As I turned to listen, Howard was recounting his summation for the jury. It was funny, but it was crude, and at the next table a smartly dressed man with silver hair and a disapproving mouth turned to glare at him. Howard smiled at the man, then, still smiling, leaned towards me. “I make it a policy never to get into a fight with a guy whose mouth is smaller than a chicken’s asshole.”
The pianist segued into “Thanks for the Memories,” and I stood up. Howard looked at me questioningly. “It’s time to get out of here,” I said. “Some cracks are starting to appear in your guest of honour persona.”
We finished our drinks, and headed for the lobby. Gary Stephens was just coming up the steps from the side door, and he joined us.
“Sorry I’m late, babe,” he said to Sylvie. She looked at him without interest, and I wondered how often she’d heard that entrance line. But Jane O’Keefe was interested. Her grey eyes burned the space between herself and her brother-in-law. “You’re a real bastard, Gary,” she said. Then she turned her back to him and started towards the cloakroom. We followed her and dropped off our coats, then we took the elevator upstairs to the ballroom.
The crowd in the upstairs hall was surprisingly young. Many of the men and women who were now deputy ministers or People on Significant Career Paths had been having their retainers adjusted and watching “The Brady Bunch” when Howard Dowhanuik became premier, but tonight that didn’t seem to matter.

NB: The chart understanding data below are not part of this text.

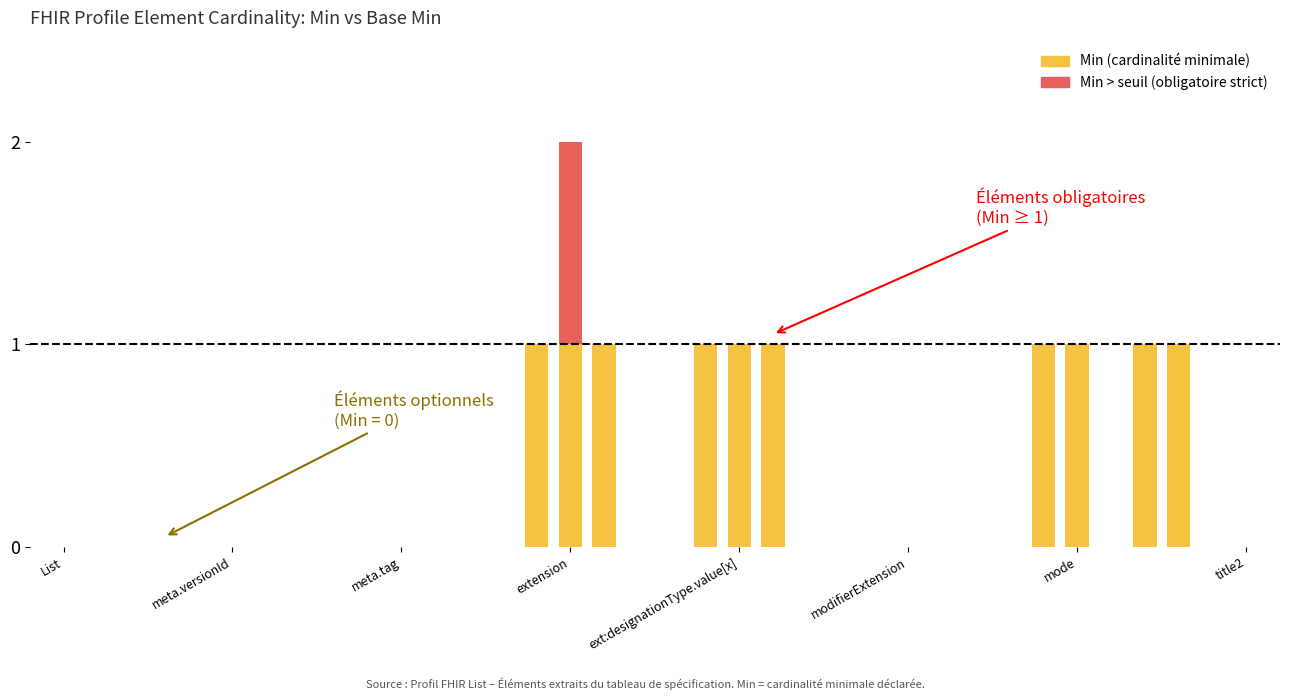

The value of Min at 9 is 1. True or false?

False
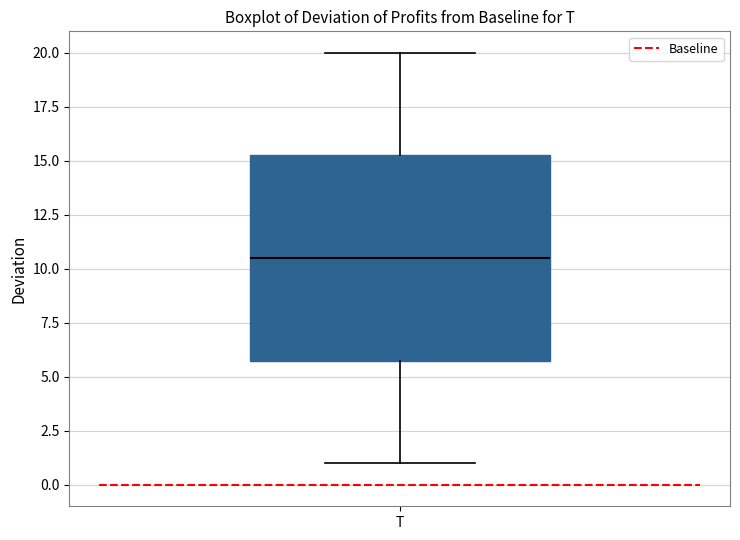

Read this box plot against the y-axis: the position of the median line, the range covered by the box, and the ends of both whiskers. The values are not printed on the chart, so give them approximately, as read against the axis.

median 10.5, box 6.0 to 15.5, whiskers 1.0 to 20.0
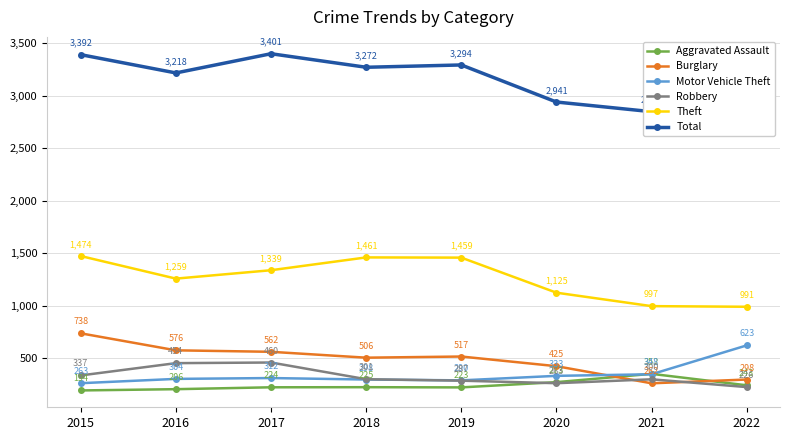

At which category is the sum across all series the highest?

2015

Our party’s first year back in government was going well, and there seemed to be a consensus that we had something to celebrate. In the ballroom, a string quartet played Beatles tunes, the crystal chandelier blazed with light, and silvery helium-filled balloons drifted above every table set for eight. It was party time.
Hilda looked around the room happily. “It’s everything Howard deserves,” she said. “Now I’d better find my place.” She lowered her voice. “Joanne, I’m sitting with a man I met at the art gallery last Sunday. If we continue to enjoy one another’s company, I might not go home with you. My new friend tells me he has an original Harold Town in his apartment.”
“But you hate Harold Town.”
Hilda raised an eyebrow. “Well, there was no need to tell my friend that.”
I laughed. “Let me know if you need a ride.”
“I will,” she said. “Now, you’d better get over to the head table. Howard likes people to be punctual.”
Manda and Craig Evanson were already in their places. Manda was wearing a blue Mexican wedding dress, scoop-necked and loose fitting to accommodate the swell of her pregnancy. Her dark hair, parted in the middle, fell loose to her shoulders. She was very beautiful.
Sylvie stopped in front of Manda, took out her camera, and began checking the light with a gauge. As always, Sylvie seemed to have dressed with no thought for what other women might be wearing, and as always she seemed to have chosen just the right thing. Tonight, it was a pinstriped suit the colour of café au lait, and a creamy silk shirt. As she moved around the table, adjusting her camera, I noticed more than one woman in iridescent sequins taking note.
“I don’t usually walk around like the inquiring photographer,” Sylvie said, “but I thought Howard might like some pictures of his party.”